In order to implement smooth fling movements, you need to create a scroller (in your custom view). When the gesture listener detects a fling event, set the scroller up. Then, override your custom view's computeScroll() method and update the scroll in each of child views. Check this example to know how to implement it. I apologize, I will try to post a better example when possible. Check my code below... it's simpler :)
Update: sample code
#Override
public void computeScroll() {
if (scroller.computeScrollOffset()) {
if (!scrolledLastFrame) {
lastX = scroller.getStartX();
lastY = scroller.getStartY();
}
int dx = scroller.getCurrX() - lastX;
int dy = scroller.getCurrY() - lastY;
lastX = scroller.getCurrX();
lastY = scroller.getCurrY();
doScroll(dx, dy);
scrolledLastFrame = true;
} else {
scrolledLastFrame = false;
}
}
Don't use smoothScrollTo, use scrollTo instead. smoothScrollTo will animate a scroll from its current position to the position you want, because you want them to be synced, you want the other scrollview to be instantly exactly where the other scrollview is, scrollTo does that.
Looking at the answers. Why don't you handle it with a OnTouch Listener. When the touch event is MOVE you call.

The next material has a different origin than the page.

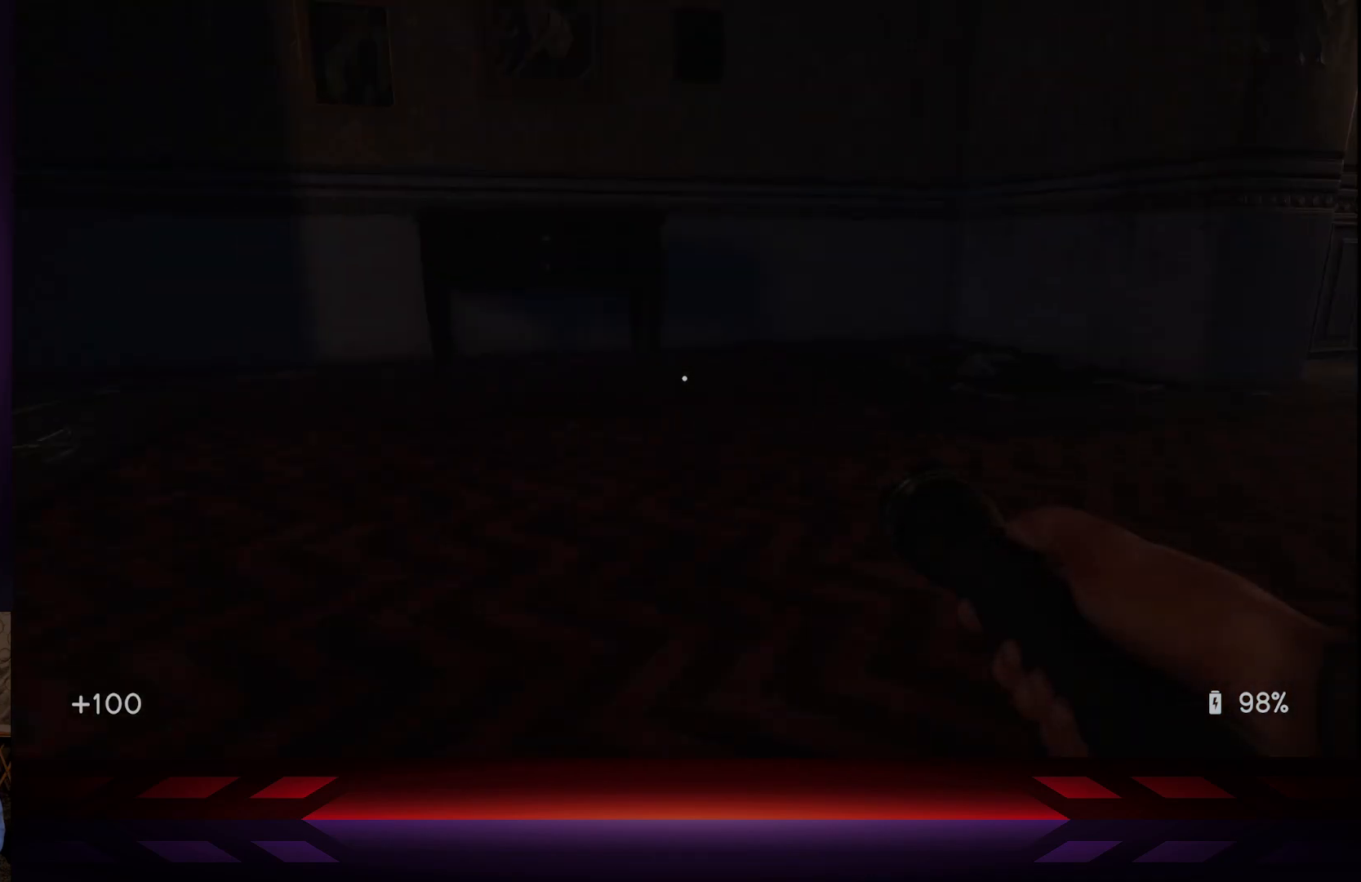
{"buttons": [], "left_stick": "center", "right_stick": "up-left", "events": [[133, "right_stick", "up-left"]]}
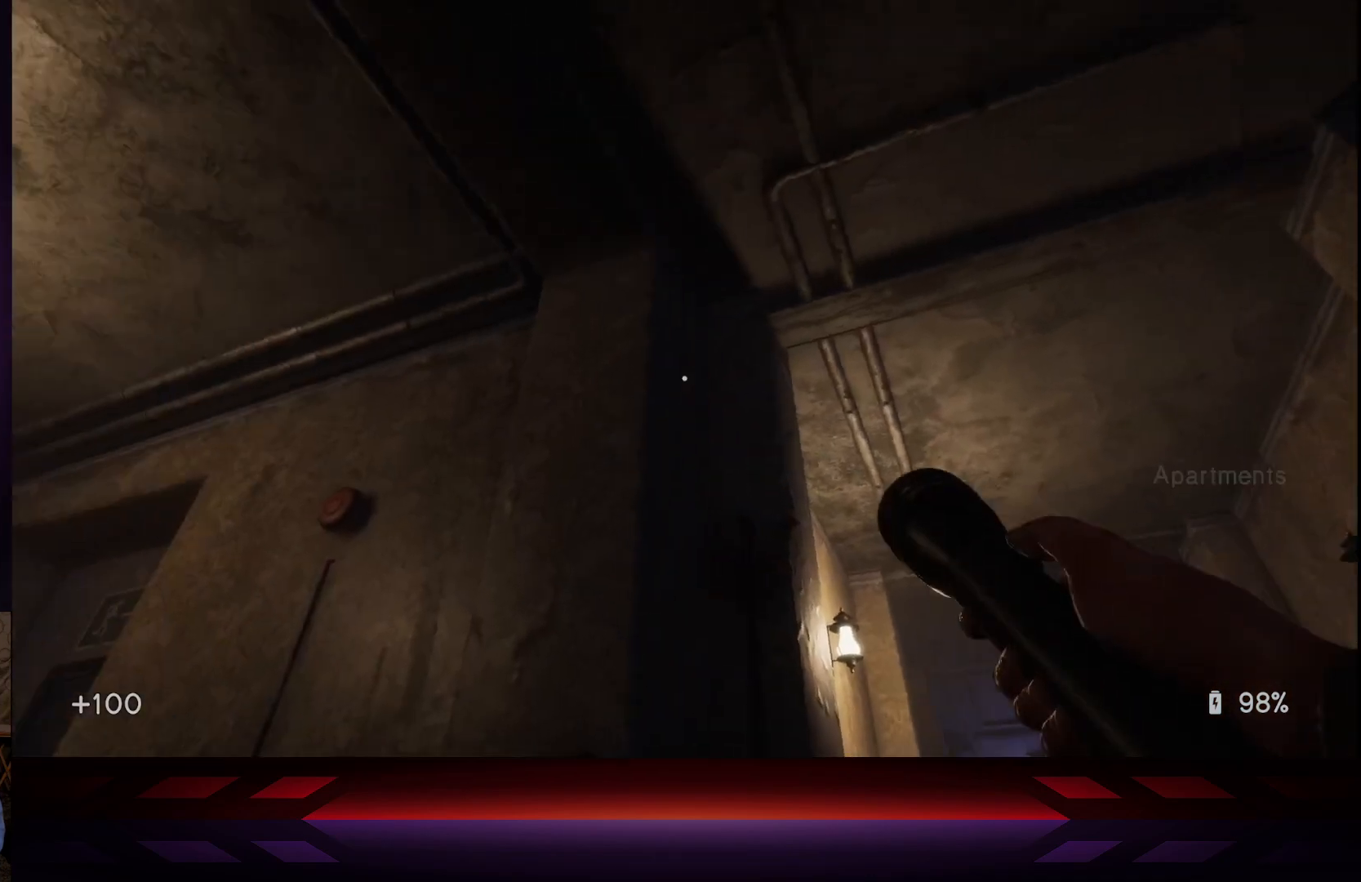
{"buttons": [], "left_stick": "center", "right_stick": "center", "events": [[117, "right_stick", "center"], [233, "right_stick", "down-right"], [483, "right_stick", "center"]]}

public void onScrollY(final int y) {
mCurrentY = y;
mVerticalScroll.smoothScrollTo(0, y);
}
with the value of getVerticalScroll on your other ScrollView. That's pretty easy. And return true so TouchEvents will be handled further.
Here's what it could look like
#Override
public boolean onTouchEvent(MotionEvent event) {
switch (event.getAction()) {
case MotionEvent.ACTION_MOVE:
lv2.onScrollY(lv.getScrollY());
break;
default:
break;
}
return false;
}
Simple right?
Not sure if it's exactly what you wanted. But could you elaborate exactly what you're trying to achieve. Not in the sense of layout but in practice..whats the point of your UI?